(TASK BRIEF) Your response should contain only the lines running from the top of the data below through the line with "Please join our", both included. Pictures must be omitted.

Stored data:

BEGIN

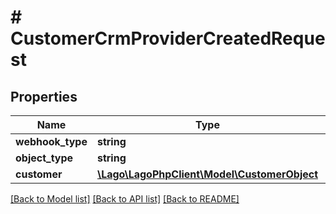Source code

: # # CustomerCrmProviderCreatedRequest

## Properties

Name | Type | Description | Notes
------------ | ------------- | ------------- | -------------
**webhook_type** | **string** |  |
**object_type** | **string** |  |
**customer** | [**\Lago\LagoPhpClient\Model\CustomerObject**](CustomerObject.md) |  |

[[Back to Model list]](../../README.md#models) [[Back to API list]](../../README.md#endpoints) [[Back to README]](../../README.md)
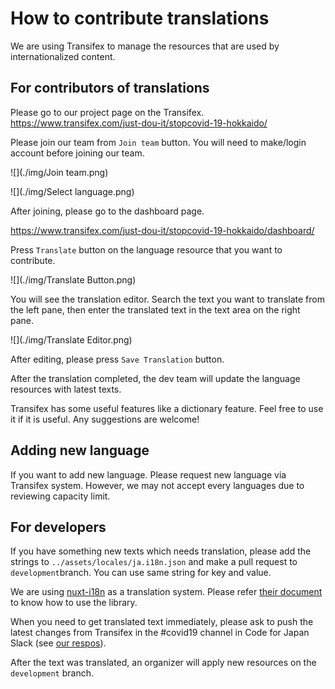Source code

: # How to contribute translations

We are using Transifex to manage the resources that are used by internationalized content.

## For contributors of translations

Please go to our project page on the Transifex.
https://www.transifex.com/just-dou-it/stopcovid-19-hokkaido/

Please join our team from `Join team` button. You will need to make/login account before joining our team.

![](./img/Join team.png)

![](./img/Select language.png)

After joining, please go to the dashboard page.

https://www.transifex.com/just-dou-it/stopcovid-19-hokkaido/dashboard/

Press `Translate` button on the language resource that you want to contribute.

![](./img/Translate Button.png)

You will see the translation editor. Search the text you want to translate from the left pane, then enter the translated text in the text area on the right pane.

![](./img/Translate Editor.png)

After editing, please press `Save Translation` button. 

After the translation completed, the dev team will update the language resources with latest texts.

Transifex has some useful features like a dictionary feature. Feel free to use it if it is useful. Any suggestions are welcome!

## Adding new language

If you want to add new language. Please request new language via Transifex system. However, we may not accept every languages due to reviewing capacity limit.

## For developers

If you have something new texts which needs translation, please add the strings to `../assets/locales/ja.i18n.json` and make a pull request to `development`branch. You can use same string for key and value.

We are using [nuxt-i18n](https://github.com/nuxt-community/nuxt-i18n) as a translation system. Please refer [their document](https://nuxtjs.org/examples/i18n/) to know how to use the library.

When you need to get translated text immediately, please ask to push the latest changes from Transifex in the #covid19 channel in Code for Japan Slack (see [our respos](https://github.com/tokyo-metropolitan-gov/covid19/blob/development/docs/en/CONTRIBUTING.md#how-to-participate-in-communications)).

After the text was translated, an organizer will apply new resources on the `development` branch.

END

(RESPONSE)
Source code

: # # CustomerCrmProviderCreatedRequest

## Properties

Name | Type | Description | Notes
------------ | ------------- | ------------- | -------------
**webhook_type** | **string** |  |
**object_type** | **string** |  |
**customer** | [**\Lago\LagoPhpClient\Model\CustomerObject**](CustomerObject.md) |  |

[[Back to Model list]](../../README.md#models) [[Back to API list]](../../README.md#endpoints) [[Back to README]](../../README.md)
Source code

: # How to contribute translations

We are using Transifex to manage the resources that are used by internationalized content.

## For contributors of translations

Please go to our project page on the Transifex.
https://www.transifex.com/just-dou-it/stopcovid-19-hokkaido/

Please join our team from `Join team` button. You will need to make/login account before joining our team.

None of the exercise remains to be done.